Aharon Brodach, a relative of some of the Israeli hostages, told CBC. rosemary burton live He spoke of his hope that his sister-in-law and her three children – a 10-year-old daughter, an 8-year-old son and a 4-year-old son – would be released soon.
The four were abducted by Hamas during a raid on Kibbutz Kfar Azha on October 7. The Israeli-Canadian said he recently flew to Israel as he and his brother anxiously awaited news of their safe return.
“The fight won’t be over until every last hostage is out, and we hope it’s all over once and for all,” Brodach said. “I don’t understand the politics of this situation, but I hope it continues and everyone evacuates.”
On Saturday, the militants released 17 hostages, including 13 Israelis, and Israel released 39 imprisoned Palestinians.
Heroes welcomed in West Bank
Some Palestinian detainees were released in East Jerusalem, but most returned home to a hero’s welcome in the occupied West Bank.
Among those released was Nurhan Awad, a 17-year-old who was sentenced to 13 and a half years in prison in 2016 for trying to stab an Israeli soldier with scissors. Isra Jarvis had been imprisoned since 2015 after being convicted of a bomb attack that injured an Israeli police officer and caused severe burns to his face and hands.

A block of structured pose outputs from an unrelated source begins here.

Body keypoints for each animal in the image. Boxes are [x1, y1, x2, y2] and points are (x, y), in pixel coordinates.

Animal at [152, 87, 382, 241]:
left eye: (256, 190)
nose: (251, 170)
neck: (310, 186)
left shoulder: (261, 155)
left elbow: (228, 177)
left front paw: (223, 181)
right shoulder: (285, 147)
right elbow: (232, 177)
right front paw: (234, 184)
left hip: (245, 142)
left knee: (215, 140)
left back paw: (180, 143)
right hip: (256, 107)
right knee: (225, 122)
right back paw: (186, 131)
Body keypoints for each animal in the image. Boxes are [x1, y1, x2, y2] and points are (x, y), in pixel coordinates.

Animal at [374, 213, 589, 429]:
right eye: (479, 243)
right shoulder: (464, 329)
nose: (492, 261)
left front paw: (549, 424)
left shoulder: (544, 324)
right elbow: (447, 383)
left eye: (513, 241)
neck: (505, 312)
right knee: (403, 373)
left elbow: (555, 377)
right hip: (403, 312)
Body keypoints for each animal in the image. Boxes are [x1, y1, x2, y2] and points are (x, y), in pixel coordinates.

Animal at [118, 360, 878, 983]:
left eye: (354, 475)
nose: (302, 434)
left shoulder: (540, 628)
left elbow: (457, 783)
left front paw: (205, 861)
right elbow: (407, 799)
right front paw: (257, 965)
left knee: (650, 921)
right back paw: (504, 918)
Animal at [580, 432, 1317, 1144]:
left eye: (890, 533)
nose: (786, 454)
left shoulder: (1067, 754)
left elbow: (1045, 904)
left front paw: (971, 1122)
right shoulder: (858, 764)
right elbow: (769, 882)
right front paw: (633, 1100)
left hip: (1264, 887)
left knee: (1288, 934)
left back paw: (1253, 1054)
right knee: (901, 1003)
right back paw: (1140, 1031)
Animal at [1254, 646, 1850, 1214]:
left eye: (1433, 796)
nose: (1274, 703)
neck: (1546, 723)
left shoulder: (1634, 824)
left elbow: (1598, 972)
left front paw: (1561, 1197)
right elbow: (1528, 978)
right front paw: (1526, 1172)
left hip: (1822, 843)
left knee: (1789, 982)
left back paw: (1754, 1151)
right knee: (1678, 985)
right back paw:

In the West Bank town of Al-Bireh, recently released teenagers paraded through the main square, waving Palestinian flags, as well as the green flag of Hamas and the yellow flag of President Mahmoud Abbas’ rival Fatah party. .
According to the advocacy group Palestinian Prisoners of War Club, Israel has detained 7,200 Palestinians, including about 2,000 arrested since the war began.
The war in Gaza has been accompanied by a surge in violence in the Israeli-occupied West Bank. Palestinian health authorities announced early Sunday that five Palestinians were killed in an Israeli military raid on the northern West Bank city of Jenin that began the day before.
The military announced earlier this year that it had arrested a suspect who killed an Israeli father and son at a car wash in the West Bank. Since the start of the war, the military has carried out frequent military raids and arrested hundreds of Palestinians, most of whom are suspected to be members of Hamas.
The Palestinian Red Crescent Society said Sunday that one Palestinian farmer was also killed and another injured when Israeli forces targeted the Maghazi refugee camp in central Gaza.